Em outra parte da entrevista ao
Rascunho,
Mussa faz uma critica sociológica à
Macunaíma e, por extensão, a
Mário de Andrade e ao modernismo de 22. Ele reforça o caráter preconceituoso do autor ao ressaltar características sociais negativas atribuídas ao índio e ao negro, como preguiça, mau-caratismo, feiura, entre outras. Achei a crítica injusta, pois trata a literatura de
Mário pelo viés sociológico (ou meramente jornalístico) e não literário propriamente dito. Ora, sendo o
Mário, como
Rosa,
Lispector e
Leminski, um inventor de linguagem,
Mussa poderia ter seguido por aí, que estaria construindo uma posição mais pertinente do que discordar da posição social do escritor, que inclusive foi contra as normas então estabelecidas.
Isso me lembrou um
post no
blog do
Luciano Trigo, anunciando o debate que haverá na
Flip sobre
Gilberto Freyre, com o ex-presidente
Fernando Henrique Cardoso como mediador ou participante da mesa, não me lembro bem.
Trigo afirma no
blog que não deixa de ser curioso que
FHC participe dessa homenagem a
Freyre, tendo ele escrito um livro, que desce o pau no trabalho do sociólogo pernambucano. Me lembro que comentei que qualquer análise sobre
Freyre deve dar o desconto histórico e das circunstância da formação intelectual do autor de
Casa Grande e Senzala. Dizia que, feito esse desconto, a obra de
Freyre, cuja influência intelctual mais visível é a do antropólogo
Franz Boas, mostra um vigor original muito superior à obra de
FHC, muito vinculada à linhagem
USPiana e sua interpretação do marxismo.
Acho que
Mário merece a mesma cortesia.
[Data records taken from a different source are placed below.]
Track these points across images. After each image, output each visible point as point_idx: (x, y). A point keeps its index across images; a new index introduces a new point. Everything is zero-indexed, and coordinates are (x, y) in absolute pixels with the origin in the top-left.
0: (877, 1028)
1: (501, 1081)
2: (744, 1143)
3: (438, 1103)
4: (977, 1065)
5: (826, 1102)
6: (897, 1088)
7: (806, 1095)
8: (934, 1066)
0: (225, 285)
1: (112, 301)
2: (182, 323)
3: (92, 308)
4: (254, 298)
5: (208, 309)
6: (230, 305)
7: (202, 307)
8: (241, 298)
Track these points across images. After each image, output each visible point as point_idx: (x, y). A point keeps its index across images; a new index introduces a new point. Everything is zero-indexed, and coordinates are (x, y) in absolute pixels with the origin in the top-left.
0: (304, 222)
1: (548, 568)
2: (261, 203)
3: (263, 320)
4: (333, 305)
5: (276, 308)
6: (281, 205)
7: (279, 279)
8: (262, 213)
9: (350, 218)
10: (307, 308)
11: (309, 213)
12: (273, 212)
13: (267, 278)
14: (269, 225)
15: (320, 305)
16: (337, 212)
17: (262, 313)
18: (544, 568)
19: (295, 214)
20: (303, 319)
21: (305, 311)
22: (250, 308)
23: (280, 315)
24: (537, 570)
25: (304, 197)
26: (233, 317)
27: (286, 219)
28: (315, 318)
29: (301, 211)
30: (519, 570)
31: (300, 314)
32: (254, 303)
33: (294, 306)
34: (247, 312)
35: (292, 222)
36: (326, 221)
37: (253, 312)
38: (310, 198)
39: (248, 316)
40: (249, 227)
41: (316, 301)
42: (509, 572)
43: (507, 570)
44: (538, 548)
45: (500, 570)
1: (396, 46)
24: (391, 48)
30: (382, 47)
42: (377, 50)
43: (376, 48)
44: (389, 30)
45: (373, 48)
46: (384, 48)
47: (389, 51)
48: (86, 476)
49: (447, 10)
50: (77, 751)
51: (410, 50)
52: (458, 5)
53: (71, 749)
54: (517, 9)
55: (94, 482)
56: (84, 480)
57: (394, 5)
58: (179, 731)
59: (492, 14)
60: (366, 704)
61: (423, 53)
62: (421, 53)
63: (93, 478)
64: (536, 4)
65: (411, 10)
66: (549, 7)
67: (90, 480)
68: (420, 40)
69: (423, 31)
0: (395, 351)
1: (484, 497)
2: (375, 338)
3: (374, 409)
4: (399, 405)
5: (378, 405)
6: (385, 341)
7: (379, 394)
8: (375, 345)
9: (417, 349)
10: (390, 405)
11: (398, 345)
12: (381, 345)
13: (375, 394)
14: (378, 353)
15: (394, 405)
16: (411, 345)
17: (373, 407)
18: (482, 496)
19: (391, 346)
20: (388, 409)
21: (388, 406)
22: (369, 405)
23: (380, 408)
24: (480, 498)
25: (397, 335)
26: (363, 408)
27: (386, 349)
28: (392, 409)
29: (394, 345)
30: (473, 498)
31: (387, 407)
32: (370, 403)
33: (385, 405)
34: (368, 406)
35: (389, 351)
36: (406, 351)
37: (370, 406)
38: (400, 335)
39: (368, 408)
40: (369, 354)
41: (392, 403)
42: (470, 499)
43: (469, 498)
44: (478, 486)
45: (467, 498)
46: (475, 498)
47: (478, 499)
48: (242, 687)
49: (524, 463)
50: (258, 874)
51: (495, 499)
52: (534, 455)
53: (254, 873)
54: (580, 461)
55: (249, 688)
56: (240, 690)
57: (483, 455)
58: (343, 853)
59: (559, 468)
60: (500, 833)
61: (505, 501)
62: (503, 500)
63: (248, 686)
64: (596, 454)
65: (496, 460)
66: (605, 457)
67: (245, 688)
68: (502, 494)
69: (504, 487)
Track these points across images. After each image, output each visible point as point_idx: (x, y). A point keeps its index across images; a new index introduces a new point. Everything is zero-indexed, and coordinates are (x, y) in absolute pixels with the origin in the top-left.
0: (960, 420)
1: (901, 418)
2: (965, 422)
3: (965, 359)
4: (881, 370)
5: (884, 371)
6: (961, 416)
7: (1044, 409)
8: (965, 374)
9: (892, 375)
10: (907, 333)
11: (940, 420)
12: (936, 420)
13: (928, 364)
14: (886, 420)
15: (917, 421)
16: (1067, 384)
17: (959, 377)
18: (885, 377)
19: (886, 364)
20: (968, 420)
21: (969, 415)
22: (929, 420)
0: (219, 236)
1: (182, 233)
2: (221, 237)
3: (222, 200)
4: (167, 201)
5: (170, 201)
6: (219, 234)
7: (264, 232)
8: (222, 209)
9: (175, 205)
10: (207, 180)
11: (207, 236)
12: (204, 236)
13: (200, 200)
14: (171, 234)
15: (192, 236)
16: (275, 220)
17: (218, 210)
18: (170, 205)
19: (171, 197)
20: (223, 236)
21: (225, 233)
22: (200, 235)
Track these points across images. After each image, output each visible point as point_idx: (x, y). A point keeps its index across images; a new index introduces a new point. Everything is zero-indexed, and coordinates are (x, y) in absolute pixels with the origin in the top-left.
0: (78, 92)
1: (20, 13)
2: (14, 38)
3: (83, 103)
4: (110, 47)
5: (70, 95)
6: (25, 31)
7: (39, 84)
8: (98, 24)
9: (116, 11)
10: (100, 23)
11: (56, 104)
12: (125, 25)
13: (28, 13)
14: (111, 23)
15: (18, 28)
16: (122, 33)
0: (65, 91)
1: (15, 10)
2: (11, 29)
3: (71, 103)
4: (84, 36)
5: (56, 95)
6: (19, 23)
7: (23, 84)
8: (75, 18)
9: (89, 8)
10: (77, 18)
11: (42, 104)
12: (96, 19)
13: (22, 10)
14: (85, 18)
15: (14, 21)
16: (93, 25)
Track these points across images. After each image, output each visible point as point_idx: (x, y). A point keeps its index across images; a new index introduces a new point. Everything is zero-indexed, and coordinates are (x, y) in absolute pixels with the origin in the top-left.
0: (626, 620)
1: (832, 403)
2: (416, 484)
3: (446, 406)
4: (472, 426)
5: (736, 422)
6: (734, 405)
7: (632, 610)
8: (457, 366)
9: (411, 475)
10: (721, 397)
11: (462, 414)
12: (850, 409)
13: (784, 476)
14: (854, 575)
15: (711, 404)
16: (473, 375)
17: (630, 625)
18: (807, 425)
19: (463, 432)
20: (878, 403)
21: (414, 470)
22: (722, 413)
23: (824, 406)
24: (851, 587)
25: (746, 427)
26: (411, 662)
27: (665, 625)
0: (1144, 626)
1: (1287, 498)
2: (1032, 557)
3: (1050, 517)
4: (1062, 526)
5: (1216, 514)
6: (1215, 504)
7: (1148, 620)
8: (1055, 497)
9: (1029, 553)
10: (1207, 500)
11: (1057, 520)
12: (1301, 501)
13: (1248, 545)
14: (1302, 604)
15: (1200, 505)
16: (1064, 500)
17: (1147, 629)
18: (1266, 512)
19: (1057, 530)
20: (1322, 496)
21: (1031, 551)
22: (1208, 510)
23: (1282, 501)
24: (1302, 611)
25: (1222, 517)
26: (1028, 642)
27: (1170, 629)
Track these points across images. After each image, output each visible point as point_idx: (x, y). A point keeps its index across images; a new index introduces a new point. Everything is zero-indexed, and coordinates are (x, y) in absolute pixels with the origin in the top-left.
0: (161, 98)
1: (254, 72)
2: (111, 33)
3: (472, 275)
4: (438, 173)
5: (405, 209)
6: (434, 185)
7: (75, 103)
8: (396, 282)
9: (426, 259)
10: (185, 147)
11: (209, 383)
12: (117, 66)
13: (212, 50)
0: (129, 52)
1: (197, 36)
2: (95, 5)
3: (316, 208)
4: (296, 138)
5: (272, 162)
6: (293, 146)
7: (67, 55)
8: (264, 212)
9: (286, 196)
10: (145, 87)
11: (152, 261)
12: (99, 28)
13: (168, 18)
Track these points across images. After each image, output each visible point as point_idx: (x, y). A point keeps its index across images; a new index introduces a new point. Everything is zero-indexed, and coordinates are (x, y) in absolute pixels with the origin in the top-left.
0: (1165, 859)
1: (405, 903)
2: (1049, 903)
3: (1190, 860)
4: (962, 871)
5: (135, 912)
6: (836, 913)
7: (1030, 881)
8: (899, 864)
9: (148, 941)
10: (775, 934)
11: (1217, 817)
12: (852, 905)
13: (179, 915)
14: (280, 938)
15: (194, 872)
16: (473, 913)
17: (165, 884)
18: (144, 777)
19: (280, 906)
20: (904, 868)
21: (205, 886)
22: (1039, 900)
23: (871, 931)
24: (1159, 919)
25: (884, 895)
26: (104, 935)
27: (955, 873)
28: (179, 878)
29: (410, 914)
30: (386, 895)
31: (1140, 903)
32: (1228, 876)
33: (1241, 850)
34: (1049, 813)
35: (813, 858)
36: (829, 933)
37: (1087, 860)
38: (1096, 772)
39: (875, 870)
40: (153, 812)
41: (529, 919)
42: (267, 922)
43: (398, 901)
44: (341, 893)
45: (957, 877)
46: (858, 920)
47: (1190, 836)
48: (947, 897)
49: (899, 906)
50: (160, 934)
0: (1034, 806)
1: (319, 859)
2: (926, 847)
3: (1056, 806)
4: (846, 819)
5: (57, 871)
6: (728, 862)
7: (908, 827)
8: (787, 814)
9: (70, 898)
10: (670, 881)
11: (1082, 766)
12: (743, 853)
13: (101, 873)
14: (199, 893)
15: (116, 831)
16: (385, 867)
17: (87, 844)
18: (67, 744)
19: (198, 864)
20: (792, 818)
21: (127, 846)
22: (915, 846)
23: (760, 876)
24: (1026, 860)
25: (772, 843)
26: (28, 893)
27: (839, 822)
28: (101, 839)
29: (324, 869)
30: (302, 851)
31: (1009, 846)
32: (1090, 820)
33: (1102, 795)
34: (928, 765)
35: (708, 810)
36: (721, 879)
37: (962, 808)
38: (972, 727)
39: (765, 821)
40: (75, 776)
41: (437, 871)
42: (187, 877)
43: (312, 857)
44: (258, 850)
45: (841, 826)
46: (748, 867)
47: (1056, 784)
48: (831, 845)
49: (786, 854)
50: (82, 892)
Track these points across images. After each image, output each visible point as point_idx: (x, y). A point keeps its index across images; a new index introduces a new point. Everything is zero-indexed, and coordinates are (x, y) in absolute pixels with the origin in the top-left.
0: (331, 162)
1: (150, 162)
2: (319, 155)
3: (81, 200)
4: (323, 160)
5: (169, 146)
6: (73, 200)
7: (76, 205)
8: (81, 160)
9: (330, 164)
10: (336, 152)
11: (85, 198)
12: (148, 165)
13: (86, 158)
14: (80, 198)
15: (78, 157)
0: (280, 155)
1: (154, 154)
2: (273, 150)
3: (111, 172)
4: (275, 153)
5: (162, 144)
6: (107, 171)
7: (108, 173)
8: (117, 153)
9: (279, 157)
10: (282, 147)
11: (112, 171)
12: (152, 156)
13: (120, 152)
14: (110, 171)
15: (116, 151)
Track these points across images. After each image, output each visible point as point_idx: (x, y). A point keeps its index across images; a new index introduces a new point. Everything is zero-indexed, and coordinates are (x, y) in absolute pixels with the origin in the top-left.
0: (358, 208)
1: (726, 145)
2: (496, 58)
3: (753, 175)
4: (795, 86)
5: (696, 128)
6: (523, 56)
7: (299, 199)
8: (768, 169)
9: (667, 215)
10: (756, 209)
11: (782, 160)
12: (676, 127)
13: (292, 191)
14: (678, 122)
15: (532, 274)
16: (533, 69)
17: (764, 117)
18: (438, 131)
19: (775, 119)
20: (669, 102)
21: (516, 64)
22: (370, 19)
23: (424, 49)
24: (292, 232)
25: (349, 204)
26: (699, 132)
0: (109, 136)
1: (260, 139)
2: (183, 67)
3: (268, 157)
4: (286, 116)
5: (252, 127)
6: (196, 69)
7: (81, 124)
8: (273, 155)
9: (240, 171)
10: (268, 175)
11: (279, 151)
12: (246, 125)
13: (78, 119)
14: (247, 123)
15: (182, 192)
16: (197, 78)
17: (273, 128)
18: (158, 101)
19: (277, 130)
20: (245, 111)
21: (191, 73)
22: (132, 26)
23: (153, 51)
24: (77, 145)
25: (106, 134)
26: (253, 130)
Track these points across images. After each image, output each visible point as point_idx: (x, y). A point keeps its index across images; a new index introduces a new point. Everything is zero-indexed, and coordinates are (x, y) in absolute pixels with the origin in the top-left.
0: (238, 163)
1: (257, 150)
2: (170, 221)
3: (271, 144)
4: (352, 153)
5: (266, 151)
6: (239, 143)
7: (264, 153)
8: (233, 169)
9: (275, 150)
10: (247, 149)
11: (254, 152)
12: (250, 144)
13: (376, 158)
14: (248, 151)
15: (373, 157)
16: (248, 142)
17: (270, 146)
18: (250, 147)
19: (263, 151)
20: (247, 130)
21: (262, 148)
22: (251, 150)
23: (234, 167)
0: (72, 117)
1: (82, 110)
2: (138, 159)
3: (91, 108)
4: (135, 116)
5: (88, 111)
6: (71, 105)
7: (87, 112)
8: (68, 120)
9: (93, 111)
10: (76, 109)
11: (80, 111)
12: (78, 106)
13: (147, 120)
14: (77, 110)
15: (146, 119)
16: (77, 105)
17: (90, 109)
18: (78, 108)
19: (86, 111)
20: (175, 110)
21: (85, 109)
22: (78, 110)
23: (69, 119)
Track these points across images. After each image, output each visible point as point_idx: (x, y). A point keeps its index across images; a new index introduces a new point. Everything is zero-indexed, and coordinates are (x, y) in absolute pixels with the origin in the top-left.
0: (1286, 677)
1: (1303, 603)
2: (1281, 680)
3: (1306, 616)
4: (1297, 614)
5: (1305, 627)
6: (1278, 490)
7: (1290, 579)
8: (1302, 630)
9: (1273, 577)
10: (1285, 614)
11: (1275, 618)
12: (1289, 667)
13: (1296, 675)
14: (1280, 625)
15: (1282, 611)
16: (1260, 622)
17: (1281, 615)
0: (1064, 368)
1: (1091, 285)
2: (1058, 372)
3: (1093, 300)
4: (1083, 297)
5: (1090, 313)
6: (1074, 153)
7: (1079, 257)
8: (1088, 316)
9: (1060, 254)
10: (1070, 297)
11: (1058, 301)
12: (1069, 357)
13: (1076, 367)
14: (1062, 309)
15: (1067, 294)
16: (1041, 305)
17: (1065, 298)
Retirados os filtros, digamos,
cronocêntricos (que julgam o passado com os valores e representações atuais), que pregam uma posição politicamente correta no que se refere a preconceitos de ordem racial, social, étnica, religiosa e o escambau,
Macunaíma ainda é um obra de vigor literário profundo. Ou não? Os caminhos que abriu por sua ousadia literária, por sua originalidade visceral. Ou não? E mesmo sua proposta, digamos, sociológica, de interpretação do Brasil das três raças e da valorização da malandragem e outras inversões de estigmas tem a ver com o que o modernismo pregava em geral naquele momento: ir contra o estabelecido.
Não que
Mussa não reconheça isso. Ele mesmo admite que, tendo tido uma experiência pessoal profunda na umbanda e no candomblé, a forma como a religião foi pintada por
Mário o perturba a ponto de não gostar da obra. Mas aí é outra questão.